As others have said, you're a citizen. End of.


----------



## OldPro (Feb 18, 2015)

Not necessarily so GWH. There is a small chance that she is not as I noted. Without knowing more regarding her parents' status when she was born, it's not a slam dunk.


----------



## GWH64 (Nov 22, 2014)

OldPro said:


> Not necessarily so GWH. There is a small chance that she is not as I noted. Without knowing more regarding her parents' status when she was born, it's not a slam dunk.

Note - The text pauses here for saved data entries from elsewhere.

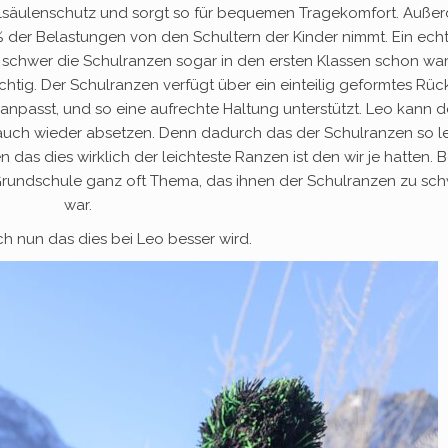
belsäulenschutz und sorgt so für bequemen Tragekomfort. Auße
0% der Belastungen von den Schultern der Kinder nimmt. Ein ech
ie schwer die Schulranzen sogar in den ersten Klassen schon wa
chtig. Der Schulranzen verfügt über ein einteilig geformtes Rück
anpasst, und so eine aufrechte Haltung unterstützt. Leo kann 
auch wieder absetzen. Denn dadurch das der Schulranzen so le
n das dies wirklich der leichteste Ranzen ist den wir je hatten. B
Grundschule ganz oft Thema, das ihnen der Schulranzen zu sc
war.
ch nun das dies bei Leo besser wird.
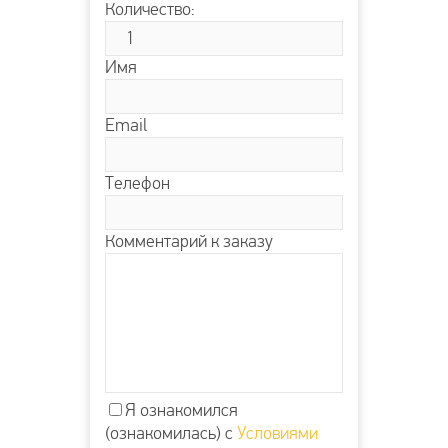
Количество:
Имя
Email
Телефон
Комментарий к заказу
Я ознакомился
(ознакомилась) с
Условиями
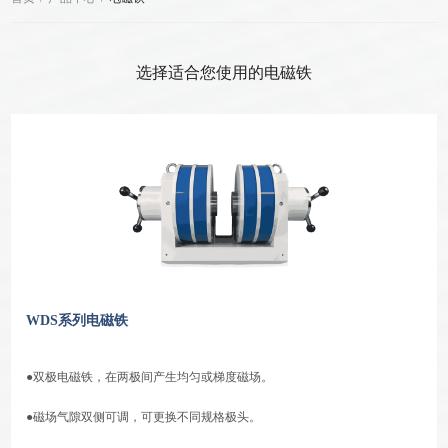
选择适合您使用的电磁铁
WDS系列电磁铁
●双极电磁铁，在两极间产生均匀或梯度磁场。
●磁场气隙双侧可调，可更换不同规格极头。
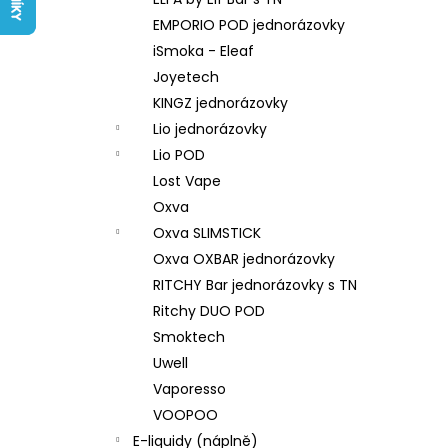
LIQUID ARAMAX 4PACK CIGAR
l
TOBACCO 4X10ML-18MG
EMPORIO POD jednorázovky
558 Kč
iSmoka - Eleaf
Joyetech
KINGZ jednorázovky
Lio jednorázovky
Lio POD
Lost Vape
Oxva
Oxva SLIMSTICK
Oxva OXBAR jednorázovky
RITCHY Bar jednorázovky s TN
Ritchy DUO POD
Smoktech
Uwell
Vaporesso
VOOPOO
E-liquidy (náplně)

I agree and note that you'd already posted the appropriate link, but the OP might have mentioned that if applicable don't you think?


----------



## MarylandNed (May 11, 2010)

GWH64 said:


> I agree and note that you'd already posted the appropriate link, but the OP might have mentioned that if applicable don't you think?


Well, "might have" isn't the same thing as a certainty. Chances are that the OP is a Canadian citizen unless the parents were in Canada as foreign diplomats. But until we know for sure, however unlikely that might be, we can't know for sure that the OP is a Canadian citizen.


----------



## GWH64 (Nov 22, 2014)

MarylandNed said:


> Well, "might have" isn't the same thing as a certainty. Chances are that the OP is a Canadian citizen unless the parents were in Canada as foreign diplomats. But until we know for sure, however unlikely that might be, we can't know for sure that the OP is a Canadian citizen.


Don't you think though that if the OP had any informed doubt she might have been back to clarify?

I get a bit tired of forum know-it-all pedants who don't bother to think before they're pedantry. Sorry but that's just me.


----------



## newbornman (Mar 12, 2015)

My friend had a similar situation and he was told that he was still Canadian when he showed he´s birth certificate.


----------